## Instructions for the task
From the entries below, return exactly the lines beginning at the one that contains "produits alimentaires ou" and ending at the one that contains "A LIRE AUSSI", both of them included, and only those lines.

------------------------------------

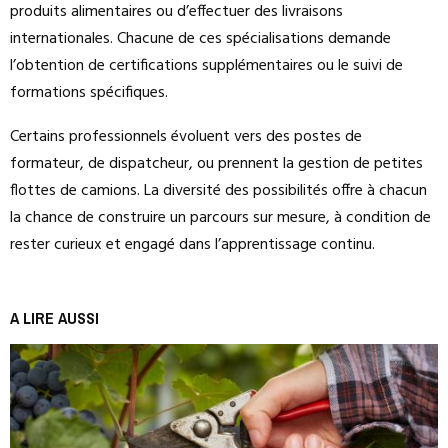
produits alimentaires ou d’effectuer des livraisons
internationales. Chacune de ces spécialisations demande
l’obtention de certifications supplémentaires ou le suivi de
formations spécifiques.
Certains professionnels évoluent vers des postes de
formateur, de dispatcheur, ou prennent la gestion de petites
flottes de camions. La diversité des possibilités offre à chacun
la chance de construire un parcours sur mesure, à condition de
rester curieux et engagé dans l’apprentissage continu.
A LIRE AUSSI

------------------------------------

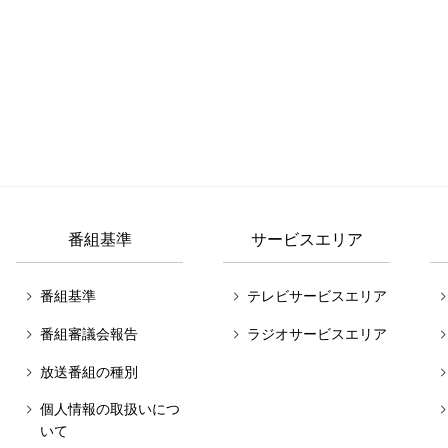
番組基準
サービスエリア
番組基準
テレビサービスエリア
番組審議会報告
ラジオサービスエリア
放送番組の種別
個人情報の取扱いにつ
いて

------------------------------------

## Expected output
produits alimentaires ou d’effectuer des livraisons
internationales. Chacune de ces spécialisations demande
l’obtention de certifications supplémentaires ou le suivi de
formations spécifiques.
Certains professionnels évoluent vers des postes de
formateur, de dispatcheur, ou prennent la gestion de petites
flottes de camions. La diversité des possibilités offre à chacun
la chance de construire un parcours sur mesure, à condition de
rester curieux et engagé dans l’apprentissage continu.
A LIRE AUSSI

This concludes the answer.